Coding for Additive White Noise Channels with Feedback Corrupted by Uniform Quantization or Bounded Noise

TL;DR

This paper introduces simple coding schemes based on the Schalkwijk-Kailath method for reliable communication over additive white noise channels with corrupted feedback, achieving capacity under certain noise conditions and ensuring rapid error decay.

Contribution

The authors develop explicit, capacity-achieving coding schemes for channels with feedback corrupted by uniform quantization or bounded noise, extending feedback communication theory.

Findings

Schemes guarantee positive information rate and error exponent.

Achieve capacity as backward noise diminishes or SNR increases.

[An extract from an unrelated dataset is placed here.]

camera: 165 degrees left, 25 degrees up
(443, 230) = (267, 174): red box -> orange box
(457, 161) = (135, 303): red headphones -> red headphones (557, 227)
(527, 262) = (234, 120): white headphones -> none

Error probability converges doubly exponentially with block length.

Abstract

We present simple coding strategies, which are variants of the Schalkwijk-Kailath scheme, for communicating reliably over additive white noise channels in the presence of corrupted feedback. More specifically, we consider a framework comprising an additive white forward channel and a backward link which is used for feedback. We consider two types of corruption mechanisms in the backward link. The first is quantization noise, i.e., the encoder receives the quantized values of the past outputs of the forward channel. The quantization is uniform, memoryless and time invariant (that is, symbol-by-symbol scalar quantization), with bounded quantization error. The second corruption mechanism is an arbitrarily distributed additive bounded noise in the backward link. Here we allow symbol-by-symbol encoding at the input to the backward channel. We propose simple explicit schemes that guarantee positive information rate, in bits per channel use, with positive error exponent. If the forward channel is additive white Gaussian then our schemes achieve capacity, in the limit of diminishing amplitude of the noise components at the backward link, while guaranteeing that the probability of error converges to zero as a doubly exponential function of the block length. Furthermore, if the forward channel is additive white Gaussian and the backward link consists of an additive bounded noise channel, with signal-to-noise ratio (SNR) constrained symbol-by-symbol encoding, then our schemes are also capacity-achieving in the limit of high SNR.